Not this or that bit of the world, as when Prometheus stole fire, but the world itself.
But he who was not himself possessed by this will to power over all nature would necessarily feel all this as devilish.
With the growth of the towns, Technics became bourgeois. The successor of those Gothic monks was the cultured lay inventor, the expert priest of the machine. Finally, with the coming of rationalism, the belief in Technics almost becomes a materialist religion. Technics is eternal and immortal like a god.
In reality the passion of the inventor has nothing whatever to do with its consequences. It is his personal life-motive, his personal joy and sorrow.
The electrical transmission of power and the discovery of the possibilities of energy from water have depreciated the old coal-areas of Europe and their populations. Have such considerations ever caused an inventor to suppress his discoveries?
All great discoveries and inventions spring from the delight of strong men in victory. They are expressions of personality and not of the utilitarian thinking of the masses, who are merely spectators of the event, but must take its consequences whatever they may be.
Its production, the working of the machine being done by inorganic force has dangerously accentuated the spiritual tension between leaders and the led.
The earlies “enterprises” in the pre-Christian millennia required the intelligent co-operation of all concerned, who had to know and feel what it was all about. There was therefore, a sort of camaraderie.
But by Egypt and Babylon, that was no longer the case.
Work was a curse by the time of the bible. People don’t see that their leaders (the creators) are working hard. They just see subjection and hate their leaders.
As once the microcosm Man against Nature, so now the microcosm Machine is revolting against Nordic Man. The lord of the world is becoming the slave of the Machine. Their strength is bound up with the existence of coal.
The degree of military power is dependent on the intensity of industry. Countries industrially poor are poor all round; they , therefore, cannot support an army or wage war.
The increasing value of the leadership-work of the few creative heads is no longer comprehended and valued. In so far as it is so at all, practical America rates it highest, and Germany – “The land of poets and thinkers” the least.

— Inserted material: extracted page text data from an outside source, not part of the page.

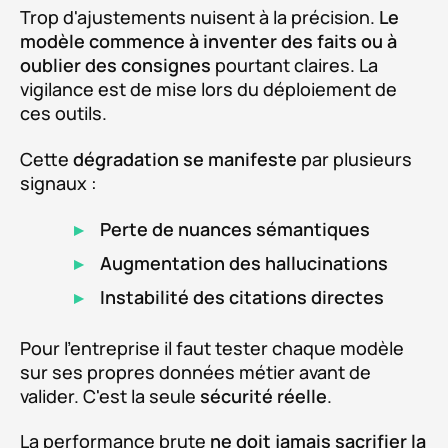
Trop d'ajustements nuisent à la précision.
Le
modèle commence à inventer des faits ou à
oublier des consignes
pourtant claires. La
vigilance est de mise lors du déploiement de
ces outils.
Cette
dégradation se manifeste
par plusieurs
signaux :
Perte de nuances sémantiques
Augmentation des hallucinations
Instabilité des citations directes
Pour l'entreprise il faut tester chaque modèle
sur ses propres données métier avant de
valider. C'est la seule
sécurité réelle
.
La performance brute
ne doit jamais sacrifier la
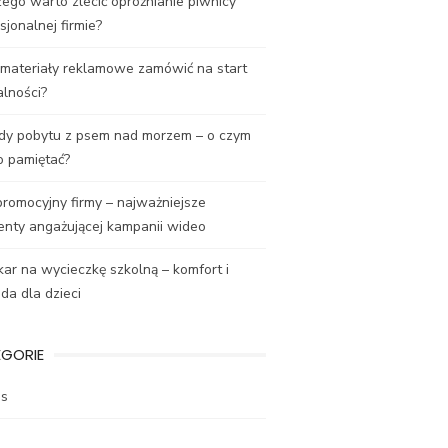
ego warto zlecić opróżnianie piwnicy
sjonalnej firmie?
 materiały reklamowe zamówić na start
alności?
dy pobytu z psem nad morzem – o czym
o pamiętać?
promocyjny firmy – najważniejsze
enty angażującej kampanii wideo
ar na wycieczkę szkolną – komfort i
a dla dzieci
EGORIE
es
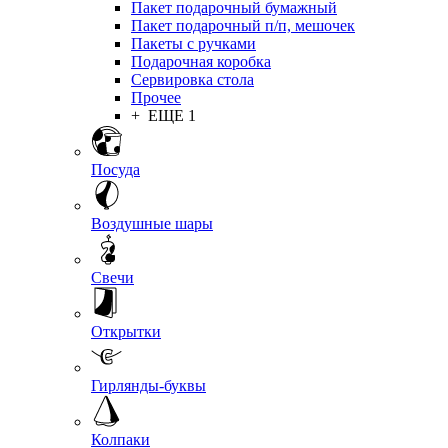
Пакет подарочный бумажный
Пакет подарочный п/п, мешочек
Пакеты с ручками
Подарочная коробка
Сервировка стола
Прочее
+ ЕЩЕ 1
Посуда
Воздушные шары
Свечи
Открытки
Гирлянды-буквы
Колпаки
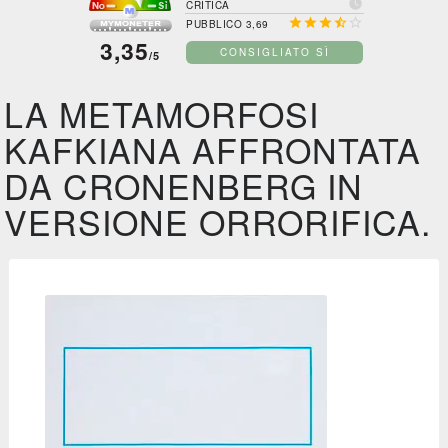

CRITICA





PUBBLICO 3,69
3,35
CONSIGLIATO SÌ
/5
LA METAMORFOSI
KAFKIANA AFFRONTATA
DA CRONENBERG IN
VERSIONE ORRORIFICA.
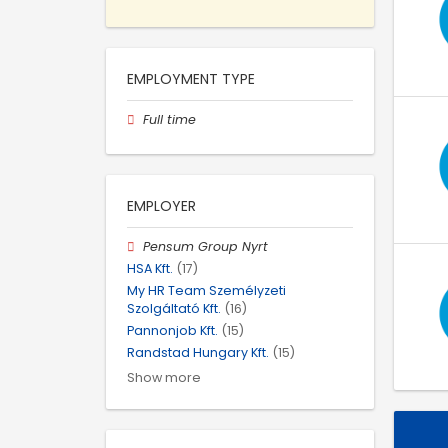
EMPLOYMENT TYPE
Full time
EMPLOYER
Pensum Group Nyrt
HSA Kft.
(17)
My HR Team Személyzeti
Szolgáltató Kft.
(16)
Pannonjob Kft.
(15)
Randstad Hungary Kft.
(15)
Show more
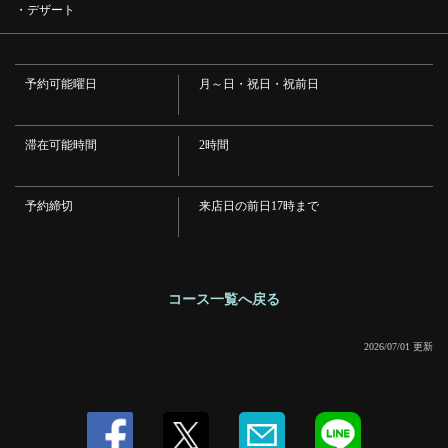
・デザート
閉じる
予約可能曜日
月～日・祝日・祝前日
滞在可能時間
2時間
予約締切
来店日の前日17時まで
コース一覧へ戻る
2026/07/01 更新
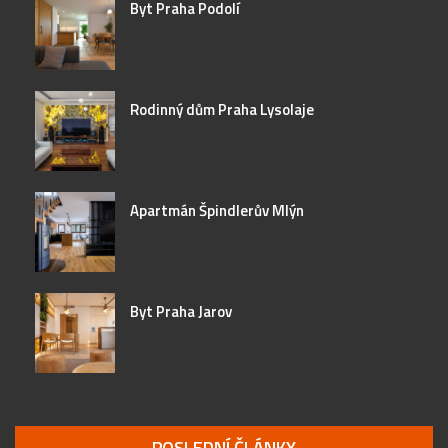
Byt Praha Podolí
Rodinný dům Praha Lysolaje
Apartmán Špindlerův Mlýn
Byt Praha Jarov
POSLEDNÍ ČLÁNKY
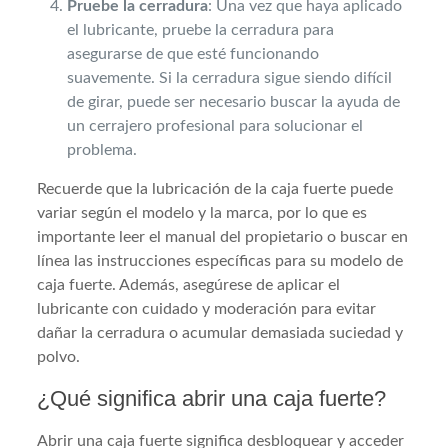
Pruebe la cerradura
: Una vez que haya aplicado
el lubricante, pruebe la cerradura para
asegurarse de que esté funcionando
suavemente. Si la cerradura sigue siendo difícil
de girar, puede ser necesario buscar la ayuda de
un cerrajero profesional para solucionar el
problema.
Recuerde que la lubricación de la caja fuerte puede
variar según el modelo y la marca, por lo que es
importante leer el manual del propietario o buscar en
línea las instrucciones específicas para su modelo de
caja fuerte. Además, asegúrese de aplicar el
lubricante con cuidado y moderación para evitar
dañar la cerradura o acumular demasiada suciedad y
polvo.
¿Qué significa abrir una caja fuerte?
Abrir una caja fuerte significa desbloquear y acceder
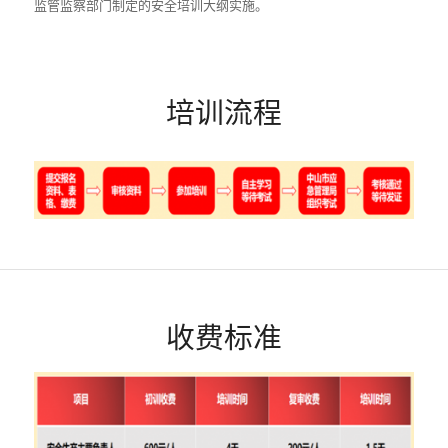
监管监察部门制定的安全培训大纲实施。
培训流程
收费标准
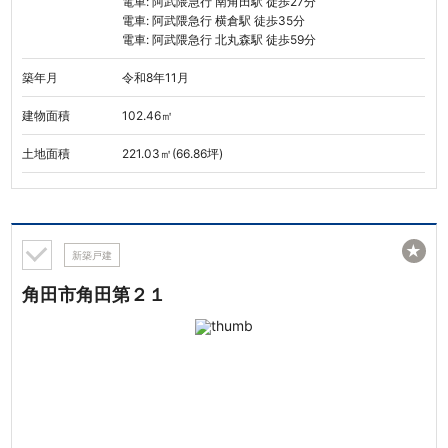
電車: 阿武隈急行 南角田駅 徒歩27分
電車: 阿武隈急行 横倉駅 徒歩35分
電車: 阿武隈急行 北丸森駅 徒歩59分
築年月
令和8年11月
建物面積
102.46㎡
土地面積
221.03㎡(66.86坪)
★
新築戸建
角田市角田第２１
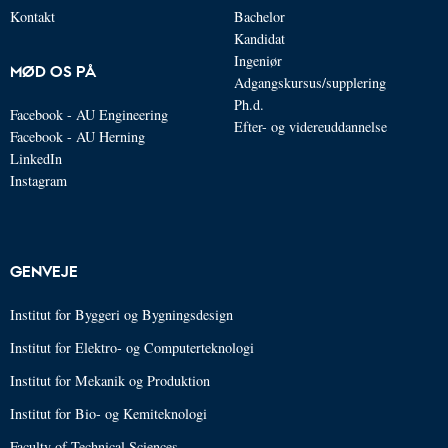
Kontakt
Bachelor
Kandidat
Ingeniør
MØD OS PÅ
Adgangskursus/supplering
Ph.d.
Facebook - AU Engineering
Efter- og videreuddannelse
Facebook - AU Herning
LinkedIn
Instagram
GENVEJE
Institut for Byggeri og Bygningsdesign
Institut for Elektro- og Computerteknologi
Institut for Mekanik og Produktion
Institut for Bio- og Kemiteknologi
Faculty of Technical Sciences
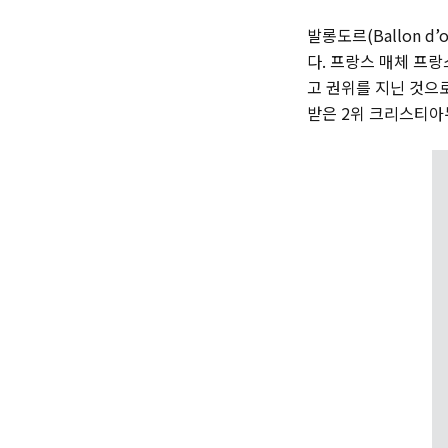
발롱도르(Ballon 
다. 프랑스 매체 프랑
고 권위를 지닌 것으로 
받은 2위 크리스티아누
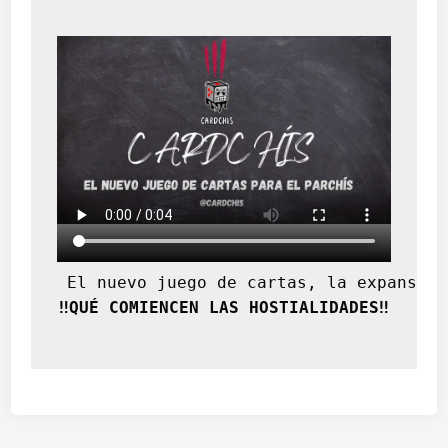
 El nuevo juego de cartas, la expansión
‼️QUÉ COMIENCEN LAS HOSTIALIDADES‼️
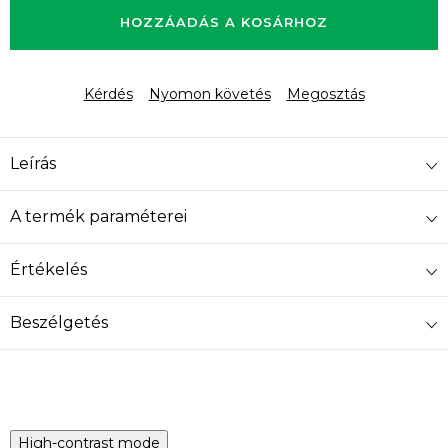
HOZZÁADÁS A KOSÁRHOZ
Kérdés
Nyomon követés
Megosztás
Leírás
A termék paraméterei
Értékelés
Beszélgetés
High-contrast mode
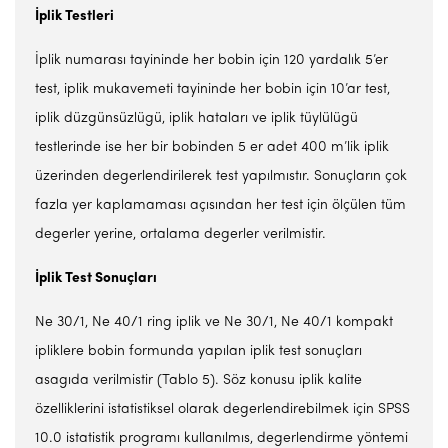
İplik Testleri
İplik numarası tayininde her bobin için 120 yardalık 5’er
test, iplik mukavemeti tayininde her bobin için 10’ar test,
iplik düzgünsüzlügü, iplik hataları ve iplik tüylülügü
testlerinde ise her bir bobinden 5 er adet 400 m’lik iplik
üzerinden degerlendirilerek test yapılmıstır. Sonuçların çok
fazla yer kaplamaması açısından her test için ölçülen tüm
degerler yerine, ortalama degerler verilmistir.
İplik Test Sonuçları
Ne 30/1, Ne 40/1 ring iplik ve Ne 30/1, Ne 40/1 kompakt
ipliklere bobin formunda yapılan iplik test sonuçları
asagıda verilmistir (Tablo 5). Söz konusu iplik kalite
özelliklerini istatistiksel olarak degerlendirebilmek için SPSS
10.0 istatistik programı kullanılmıs, degerlendirme yöntemi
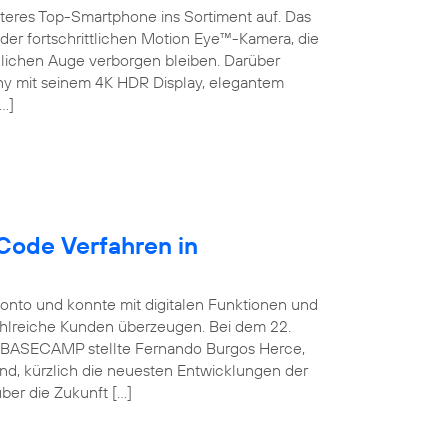
teres Top-Smartphone ins Sortiment auf. Das
der fortschrittlichen Motion Eye™-Kamera, die
chen Auge verborgen bleiben. Darüber
ny mit seinem 4K HDR Display, elegantem
…]
Code Verfahren in
konto und konnte mit digitalen Funktionen und
ahlreiche Kunden überzeugen. Bei dem 22.
ca BASECAMP stellte Fernando Burgos Herce,
and, kürzlich die neuesten Entwicklungen der
ber die Zukunft […]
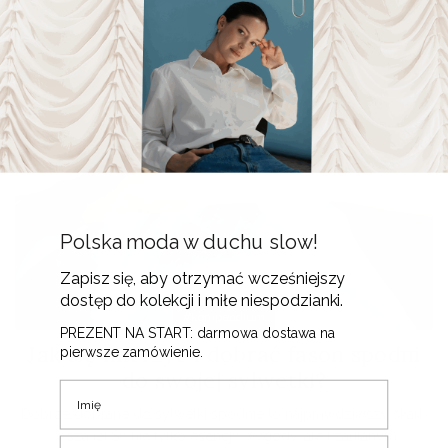
Polska moda w duchu slow!
Zapisz się, aby otrzymać wcześniejszy
dostęp do kolekcji i miłe niespodzianki.
#kompendium
PREZENT NA START: darmowa dostawa na
Jak się mierzyć i dobrać fason spodni
pierwsze zamówienie.
do swojej sylwetki?
Imię
Dobrze dobrane do sylwetki spodnie to najprawdziwszy skarb
w szafie! Są nie tylko esencją wygody, ale i zaufanym
E-mail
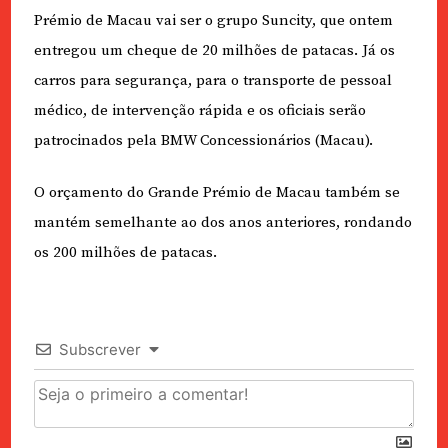
Prémio de Macau vai ser o grupo Suncity, que ontem
entregou um cheque de 20 milhões de patacas. Já os
carros para segurança, para o transporte de pessoal
médico, de intervenção rápida e os oficiais serão
patrocinados pela BMW Concessionários (Macau).
O orçamento do Grande Prémio de Macau também se
mantém semelhante ao dos anos anteriores, rondando
os 200 milhões de patacas.
Subscrever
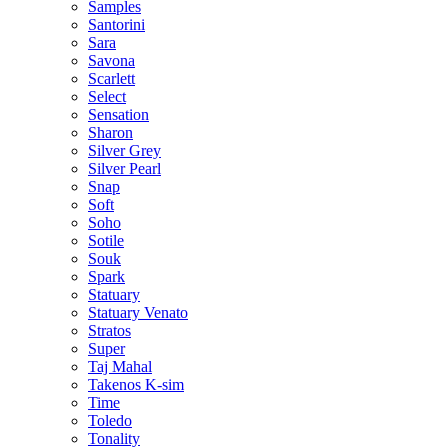
Samples
Santorini
Sara
Savona
Scarlett
Select
Sensation
Sharon
Silver Grey
Silver Pearl
Snap
Soft
Soho
Sotile
Souk
Spark
Statuary
Statuary Venato
Stratos
Super
Taj Mahal
Takenos K-sim
Time
Toledo
Tonality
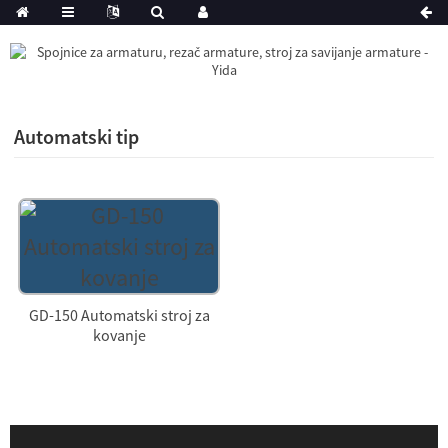
Automatski tip
GD-150 Automatski stroj za
kovanje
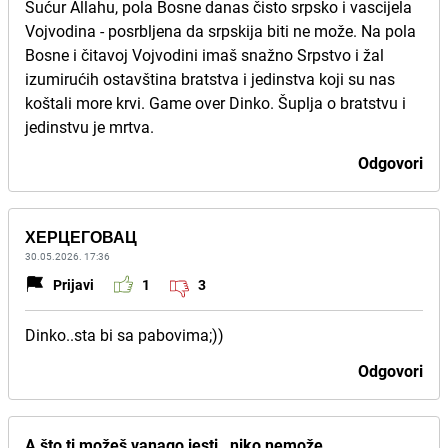
Šućur Allahu, pola Bosne danas čisto srpsko i vascijela
Vojvodina - posrbljena da srpskija biti ne može. Na pola
Bosne i čitavoj Vojvodini imaš snažno Srpstvo i žal
izumirućih ostavština bratstva i jedinstva koji su nas
koštali more krvi. Game over Dinko. Šuplja o bratstvu i
jedinstvu je mrtva.
Odgovori
ХЕРЦЕГОВАЦ
30.05.2026. 17:36
Prijavi
1
3
Dinko..sta bi sa pabovima;))
Odgovori
A što ti možeš vanago jesti , niko nemože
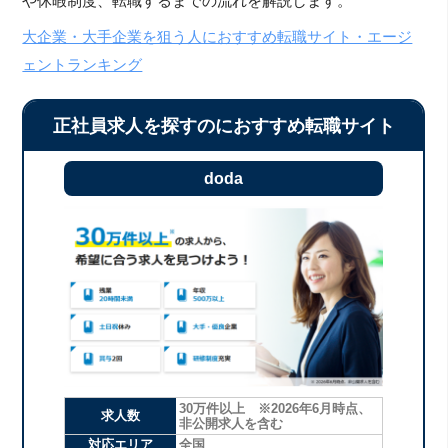
や休暇制度、転職するまでの流れを解説します。
大企業・大手企業を狙う人におすすめ転職サイト・エージ
ェントランキング
正社員求人を探すのにおすすめ転職サイト
doda
30万件以上 ※2026年6月時点、
求人数
非公開求人を含む
対応エリア
全国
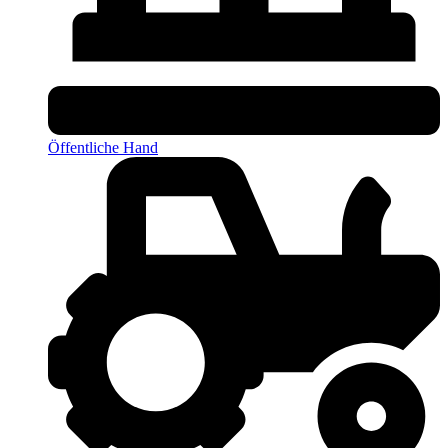
Öffentliche Hand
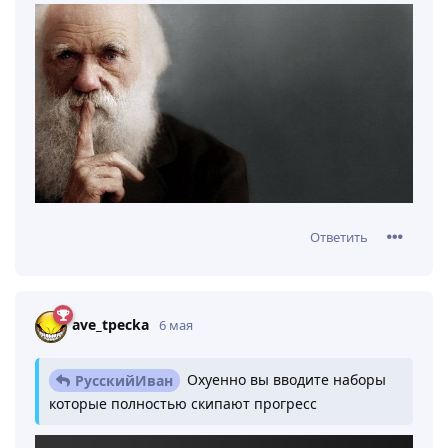
Ответить
ave_tpecka
6 мая
Охуенно вы вводите наборы
РусскийИван
которые полностью скипают прогресс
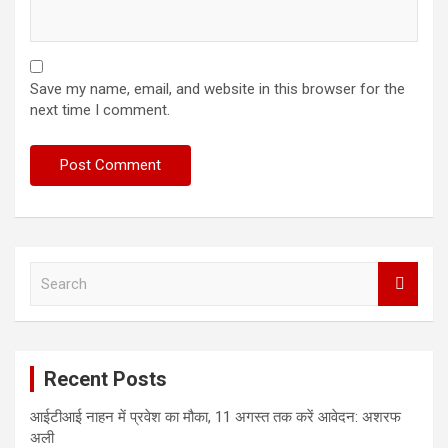
Save my name, email, and website in this browser for the
next time I comment.
S
e
a
r
c
Recent Posts
h
आईटीआई नाहन में प्रवेश का मौका, 11 अगस्त तक करें आवेदन: अशरफ
अली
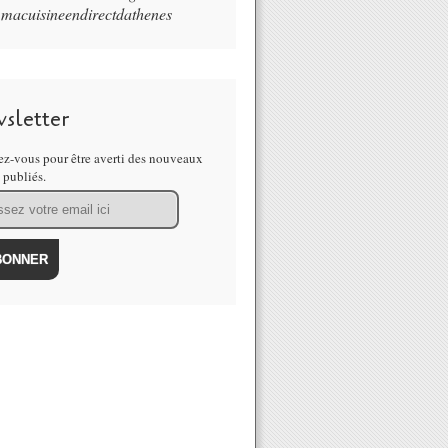
macuisineendirectdathenes
sletter
z-vous pour être averti des nouveaux
s publiés.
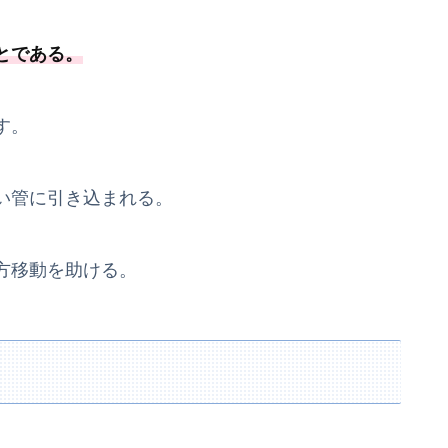
とである
。
す。
い管に引き込まれる。
方移動を助ける。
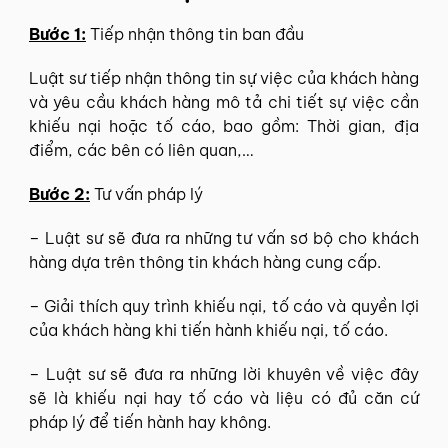
Bước 1:
Tiếp nhận thông tin ban đầu
Luật sư tiếp nhận thông tin sự việc của khách hàng
và yêu cầu khách hàng mô tả chi tiết sự việc cần
khiếu nại hoặc tố cáo, bao gồm: Thời gian, địa
điểm, các bên có liên quan,…
Bước 2:
Tư vấn pháp lý
– Luật sư sẽ đưa ra những tư vấn sơ bộ cho khách
hàng dựa trên thông tin khách hàng cung cấp.
– Giải thích quy trình khiếu nại, tố cáo và quyền lợi
của khách hàng khi tiến hành khiếu nại, tố cáo.
– Luật sư sẽ đưa ra những lời khuyên về việc đây
sẽ là khiếu nại hay tố cáo và liệu có đủ căn cứ
pháp lý để tiến hành hay không.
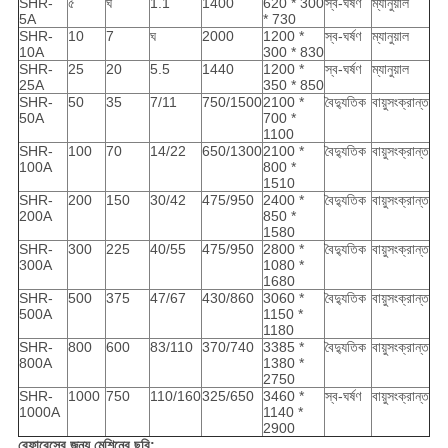
SHR-
৫
ঘ
1.1
1400
620 * 300
স্ব-ঘর্ষণ
ম্যানুয়াল
5A
* 730
SHR-
10
7
ঘ
2000
1200 *
স্ব-ঘর্ষণ
ম্যানুয়াল
10A
300 * 830
SHR-
25
20
5.5
1440
1200 *
স্ব-ঘর্ষণ
ম্যানুয়াল
25A
350 * 850
SHR-
50
35
7/11
750/1500
2100 *
বৈদ্যুতিক
বায়ুসংক্রান্ত
50A
700 *
1100
SHR-
100
70
14/22
650/1300
2100 *
বৈদ্যুতিক
বায়ুসংক্রান্ত
100A
800 *
1510
SHR-
200
150
30/42
475/950
2400 *
বৈদ্যুতিক
বায়ুসংক্রান্ত
200A
850 *
1580
SHR-
300
225
40/55
475/950
2800 *
বৈদ্যুতিক
বায়ুসংক্রান্ত
300A
1080 *
1680
SHR-
500
375
47/67
430/860
3060 *
বৈদ্যুতিক
বায়ুসংক্রান্ত
500A
1150 *
1180
SHR-
800
600
83/110
370/740
3385 *
বৈদ্যুতিক
বায়ুসংক্রান্ত
800A
1380 *
2750
SHR-
1000
750
110/160
325/650
3460 *
স্ব-ঘর্ষণ
বায়ুসংক্রান্ত
1000A
1140 *
2900
রেফারেন্সের জন্য মেশিনের ছবি:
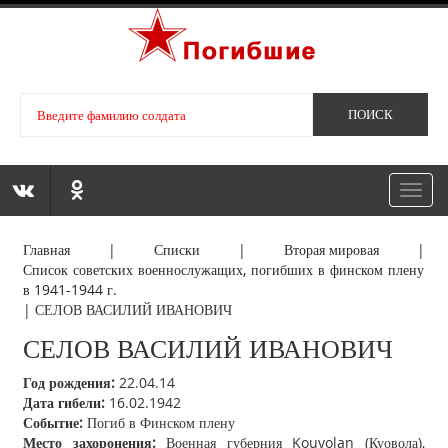
Toggl
navig
Главная
|
Списки
|
Вторая мировая
|
Список советских военнослужащих, погибших в финском плену
в 1941-1944 г.
|
СЕЛОВ ВАСИЛИЙ ИВАНОВИЧ
СЕЛОВ ВАСИЛИЙ ИВАНОВИЧ
Год рождения:
22.04.14
Дата гибели:
16.02.1942
Событие:
Погиб в Финском плену
Место захоронения:
Военная губерния Kouvolan (Куовола),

The civilization itself has tried to become a mechanical engine. In the great cities the car is now slower than walking on foot.
Now Faustian thought begins to be sick of machines. A weariness is spreading, a sort of pacifism of the battle with Nature. Men are spending their time in sport instead of technical experiments.
Strong and creative talens are turning away from practical sciences and going towards spiritualism and philosophy.
It is the spirit of Rome in the Age of Augustus. Out of satiety of life, men take refuge from civilization in the more primitive parts of the earth, in vagabondage, in suicide.
The work of the hands (now without significance) mutinies against their destiny, against the machine, against organized life or anything.
A big mistake was the advanced nations giving technology to all.
The low wages of the third world will face us with a deadly competition.
They are now revenging their lords. For the the colored races, it is but a weapon in their fight against the Faustian civilization.
Our Faustianism is an inward challenge. Theirs is an outward challenge to us.
We will be overtaken, but we should go with a bang, like Achilles.